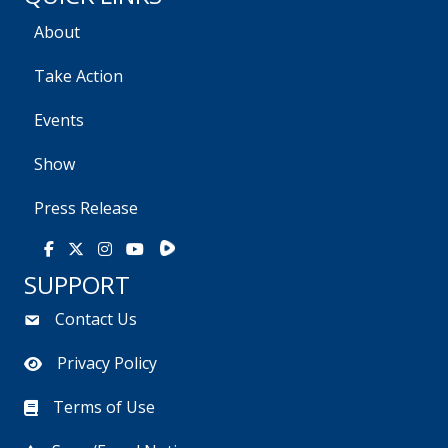
About
Take Action
Events
Show
Press Release
Rumble
Facebook
X
Instagram
Youtube
SUPPORT
Contact Us
Privacy Policy
Terms of Use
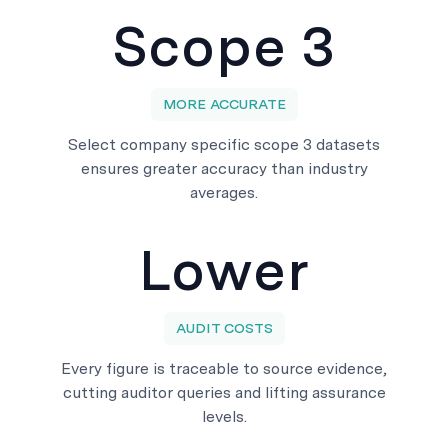
Scope 3
MORE ACCURATE
Select company specific scope 3 datasets
ensures greater accuracy than industry
averages.
Lower
AUDIT COSTS
Every figure is traceable to source evidence,
cutting auditor queries and lifting assurance
levels.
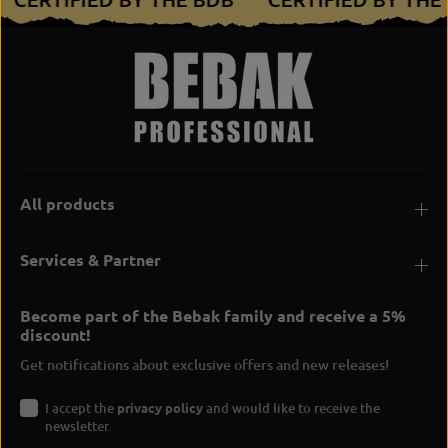
All products
Services & Partner
Become part of the Bebak family and receive a 5%
discount!
Get notifications about exclusive offers and new releases!
I accept the
privacy policy
and would like to receive the
newsletter.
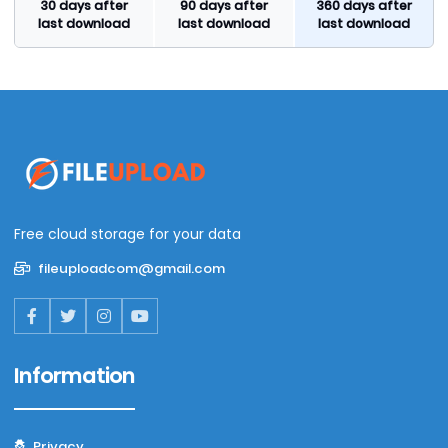
30 days after
90 days after
360 days after
last download
last download
last download
Free cloud storage for your data
fileuploadcom@gmail.com
Information
Privacy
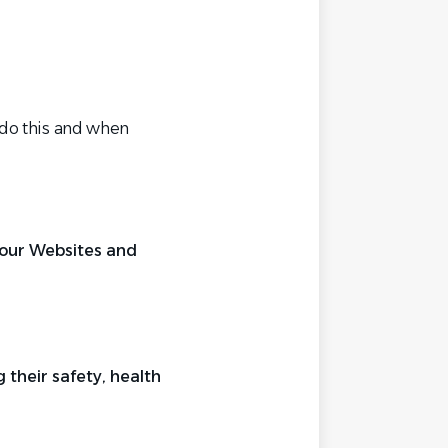
 do this and when
t our Websites and
their safety, health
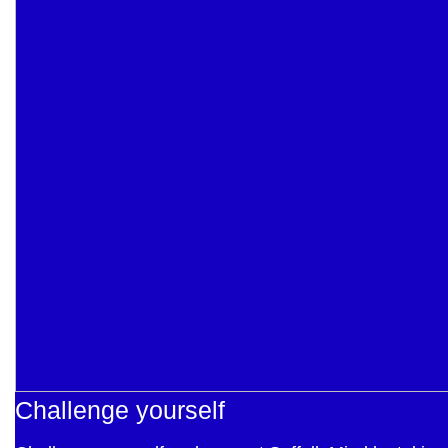
Challenge yourself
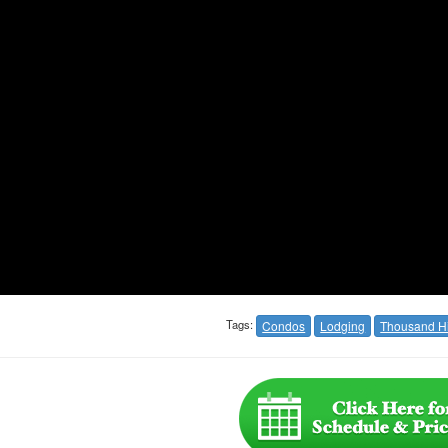
Tags:
Condos
Lodging
Thousand Hi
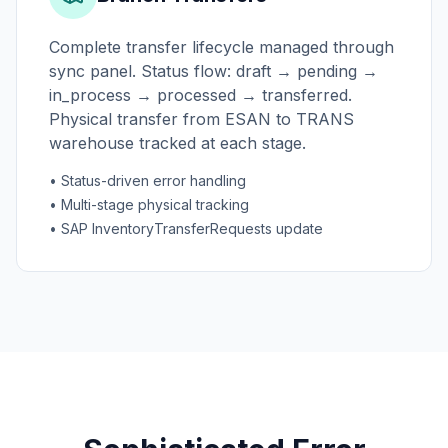
Complete transfer lifecycle managed through
sync panel. Status flow: draft → pending →
in_process → processed → transferred.
Physical transfer from ESAN to TRANS
warehouse tracked at each stage.
• Status-driven error handling
• Multi-stage physical tracking
• SAP InventoryTransferRequests update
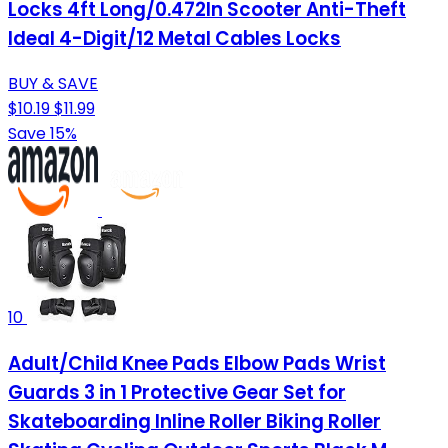
Locks 4ft Long/0.472In Scooter Anti-Theft
Ideal 4-Digit/12 Metal Cables Locks
BUY & SAVE
$10.19
$11.99
Save 15%
10
Adult/Child Knee Pads Elbow Pads Wrist
Guards 3 in 1 Protective Gear Set for
Skateboarding Inline Roller Biking Roller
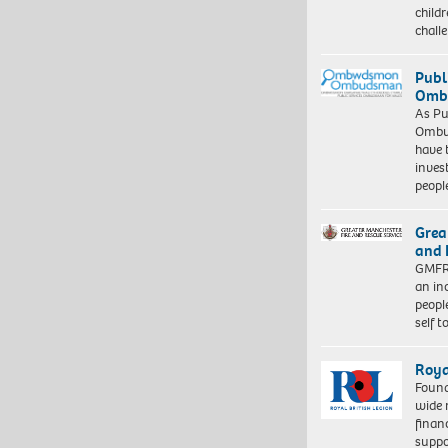
child
chall
Publ
Ombu
As Pu
Ombu
have 
inves
peopl
Grea
and 
GMFRS
an in
peopl
self 
Roya
Found
wide 
finan
suppo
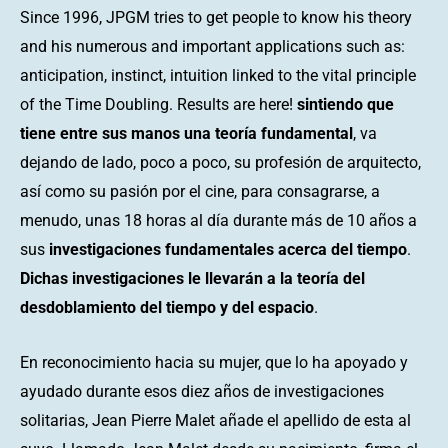
Since 1996, JPGM tries to get people to know his theory
and his numerous and important applications such as:
anticipation, instinct, intuition linked to the vital principle
of the Time Doubling. Results are here!
sintiendo que
tiene entre sus manos una teoría fundamental
, va
dejando de lado, poco a poco, su profesión de arquitecto,
así como su pasión por el cine, para consagrarse, a
menudo, unas 18 horas al día durante más de 10 años a
sus
investigaciones fundamentales acerca del tiempo
.
Dichas investigaciones le llevarán a la teoría del
desdoblamiento del tiempo y del espacio
.
En reconocimiento hacia su mujer, que lo ha apoyado y
ayudado durante esos diez años de investigaciones
solitarias, Jean Pierre Malet añade el apellido de esta al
*****
**Brief:**
Transcribe the opening line of the listing above, please, and every line after it through the line with "in_process → processed → transferred.", word for word, without pictures.

**The completed task:**
About
Take Action
Events
Show
Press Release
Rumble
Facebook
X
Instagram
Youtube
SUPPORT
Contact Us
Privacy Policy
Terms of Use
Scope 3
MORE ACCURATE
Select company specific scope 3 datasets
ensures greater accuracy than industry
averages.
Lower
AUDIT COSTS
Every figure is traceable to source evidence,
cutting auditor queries and lifting assurance
levels.
All products
Services & Partner
Become part of the Bebak family and receive a 5%
discount!
Get notifications about exclusive offers and new releases!
I accept the
privacy policy
and would like to receive the
newsletter.
30 days after
90 days after
360 days after
last download
last download
last download
Free cloud storage for your data
fileuploadcom@gmail.com
Information
Privacy
 do this and when
t our Websites and
their safety, health
Challenge yourself
Tags:
Condos
Lodging
Thousand Hi
Complete transfer lifecycle managed through
sync panel. Status flow: draft → pending →
in_process → processed → transferred.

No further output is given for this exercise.